The field of machine learning has matured to the point where many sophisticated learning approaches can be applied to practical applications. Thus it is of critical importance that researchers have the proper tools to evaluate learning approaches and understand the underlying issues. This book examines various aspects of the evaluation process with an emphasis on classification algorithms. The authors describe several techniques for classifier performance assessment, error estimation and resampling, obtaining statistical significance as well as selecting appropriate domains for evaluation. They also present a unified evaluation framework and highlight how different components of evaluation are both significantly interrelated and interdependent. The techniques presented in the book are illustrated using R and WEKA, facilitating better practical insight as well as implementation. Aimed at researchers in the theory and applications of machine learning, this book offers a solid basis for conducting performance evaluations of algorithms in practical settings.
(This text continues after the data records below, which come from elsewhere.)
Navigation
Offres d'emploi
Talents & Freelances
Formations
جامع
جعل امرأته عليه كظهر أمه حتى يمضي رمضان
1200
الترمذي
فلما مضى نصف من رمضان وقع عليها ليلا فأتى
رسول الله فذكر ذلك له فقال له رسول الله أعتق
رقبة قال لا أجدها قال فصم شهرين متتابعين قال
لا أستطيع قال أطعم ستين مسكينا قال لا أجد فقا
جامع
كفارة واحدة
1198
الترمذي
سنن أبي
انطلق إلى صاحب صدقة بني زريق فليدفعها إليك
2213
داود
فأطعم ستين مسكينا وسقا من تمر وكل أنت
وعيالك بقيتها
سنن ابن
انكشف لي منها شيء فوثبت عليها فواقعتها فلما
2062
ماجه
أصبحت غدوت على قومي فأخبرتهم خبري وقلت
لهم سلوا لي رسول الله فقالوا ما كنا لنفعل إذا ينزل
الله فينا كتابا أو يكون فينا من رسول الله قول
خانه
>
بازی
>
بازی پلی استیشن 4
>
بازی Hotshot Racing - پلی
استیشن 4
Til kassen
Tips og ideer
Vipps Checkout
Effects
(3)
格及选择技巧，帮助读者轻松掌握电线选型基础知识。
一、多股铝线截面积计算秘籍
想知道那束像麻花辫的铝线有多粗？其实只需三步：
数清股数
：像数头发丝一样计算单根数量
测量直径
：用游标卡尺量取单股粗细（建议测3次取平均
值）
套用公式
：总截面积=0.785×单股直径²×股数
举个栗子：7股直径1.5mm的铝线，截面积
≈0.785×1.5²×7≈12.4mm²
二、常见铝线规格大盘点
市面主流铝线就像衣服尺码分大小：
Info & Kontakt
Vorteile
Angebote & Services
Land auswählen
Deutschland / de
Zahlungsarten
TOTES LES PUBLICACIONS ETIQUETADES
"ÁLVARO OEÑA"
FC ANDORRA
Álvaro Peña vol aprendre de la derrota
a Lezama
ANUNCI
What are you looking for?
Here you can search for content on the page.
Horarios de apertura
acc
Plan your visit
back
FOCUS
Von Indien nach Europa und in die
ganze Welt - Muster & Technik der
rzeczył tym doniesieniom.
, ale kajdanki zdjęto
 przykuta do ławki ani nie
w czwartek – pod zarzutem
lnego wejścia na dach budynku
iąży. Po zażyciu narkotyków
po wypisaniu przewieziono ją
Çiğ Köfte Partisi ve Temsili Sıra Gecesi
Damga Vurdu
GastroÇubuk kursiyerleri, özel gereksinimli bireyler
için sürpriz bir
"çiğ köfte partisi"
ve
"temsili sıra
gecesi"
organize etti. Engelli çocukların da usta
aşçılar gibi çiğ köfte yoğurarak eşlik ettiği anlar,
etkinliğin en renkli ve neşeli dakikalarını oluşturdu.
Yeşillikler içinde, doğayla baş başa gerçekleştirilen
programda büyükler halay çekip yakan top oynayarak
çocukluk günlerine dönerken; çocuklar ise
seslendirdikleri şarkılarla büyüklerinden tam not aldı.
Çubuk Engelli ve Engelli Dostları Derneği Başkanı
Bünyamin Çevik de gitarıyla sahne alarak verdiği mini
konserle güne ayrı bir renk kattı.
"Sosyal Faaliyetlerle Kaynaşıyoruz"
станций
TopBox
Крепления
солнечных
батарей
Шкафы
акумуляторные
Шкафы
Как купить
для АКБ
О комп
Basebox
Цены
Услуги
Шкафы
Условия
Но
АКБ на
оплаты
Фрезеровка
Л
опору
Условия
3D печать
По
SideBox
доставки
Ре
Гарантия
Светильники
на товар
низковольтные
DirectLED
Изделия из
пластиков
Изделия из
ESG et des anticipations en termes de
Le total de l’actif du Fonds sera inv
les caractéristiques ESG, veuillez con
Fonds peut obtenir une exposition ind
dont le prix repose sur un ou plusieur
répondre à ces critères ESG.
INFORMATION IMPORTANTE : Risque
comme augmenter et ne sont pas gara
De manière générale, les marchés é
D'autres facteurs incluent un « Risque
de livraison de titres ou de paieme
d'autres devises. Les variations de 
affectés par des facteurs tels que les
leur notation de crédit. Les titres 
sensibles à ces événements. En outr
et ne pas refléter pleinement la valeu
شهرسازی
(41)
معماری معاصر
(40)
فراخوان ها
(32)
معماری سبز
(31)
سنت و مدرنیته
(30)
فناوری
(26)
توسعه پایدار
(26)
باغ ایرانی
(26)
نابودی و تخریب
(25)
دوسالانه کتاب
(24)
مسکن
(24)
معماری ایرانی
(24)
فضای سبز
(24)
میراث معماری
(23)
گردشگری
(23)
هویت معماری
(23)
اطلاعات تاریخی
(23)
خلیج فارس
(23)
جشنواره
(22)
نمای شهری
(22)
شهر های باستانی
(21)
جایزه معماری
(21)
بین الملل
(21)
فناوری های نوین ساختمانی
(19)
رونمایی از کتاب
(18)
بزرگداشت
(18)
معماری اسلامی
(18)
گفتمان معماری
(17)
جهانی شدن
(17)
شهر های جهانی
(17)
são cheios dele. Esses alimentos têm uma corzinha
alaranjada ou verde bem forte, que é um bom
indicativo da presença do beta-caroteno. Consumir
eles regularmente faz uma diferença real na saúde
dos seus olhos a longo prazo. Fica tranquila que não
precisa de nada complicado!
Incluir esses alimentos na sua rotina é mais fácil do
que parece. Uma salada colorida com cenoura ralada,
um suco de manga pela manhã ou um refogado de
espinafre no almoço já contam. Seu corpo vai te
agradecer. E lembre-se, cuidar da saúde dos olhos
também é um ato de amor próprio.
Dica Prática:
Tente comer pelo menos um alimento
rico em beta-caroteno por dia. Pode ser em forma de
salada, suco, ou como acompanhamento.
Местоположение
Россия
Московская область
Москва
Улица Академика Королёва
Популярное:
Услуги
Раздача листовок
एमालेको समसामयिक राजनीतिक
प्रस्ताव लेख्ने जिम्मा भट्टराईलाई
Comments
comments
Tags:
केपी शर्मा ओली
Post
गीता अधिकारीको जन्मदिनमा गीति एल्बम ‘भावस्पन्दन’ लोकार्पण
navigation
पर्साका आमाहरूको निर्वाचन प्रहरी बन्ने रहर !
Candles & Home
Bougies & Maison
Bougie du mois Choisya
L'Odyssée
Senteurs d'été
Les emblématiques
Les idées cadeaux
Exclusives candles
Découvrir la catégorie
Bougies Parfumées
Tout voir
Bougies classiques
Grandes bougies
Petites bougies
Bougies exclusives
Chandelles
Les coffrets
Nathalie Japkowicz is an Associate Professor at the School of Information Technology and Engineering of the University of Ottawa. She is a former assistant professor at Dalhousie University and lecturer at Ohio State University. Japkowicz co-organized numerous workshops on classifier evaluation and the class imbalance problem at AAAI and ICML. She has published many articles in peer-reviewed journals and conference proceedings. Mohak Shah is a Postdoctoral Fellow at the Centre for Intelligent Machines at McGill University. He is a former CIHR Postdoctoral Fellow at the CHUL Genomics research centre and Laval University in Quebec. He has been named the Arnold Smith Commonwealth Scholar in 2002 and a National Scholar in India in 1995. Shah has served on program committees of various conferences and symposiums in addition to reviewing for major journals and conferences in the field.
1. Introduction; 2. Machine learning and statistics overview; 3. Performance measures I; 4. Performance measures II; 5. Error estimation; 6. Statistical significance testing; 7. Data sets and experimental framework; 8. Recent developments; 9. Conclusion; Appendix A: statistical tables; Appendix B: additional information on the data; Appendix C: two case studies.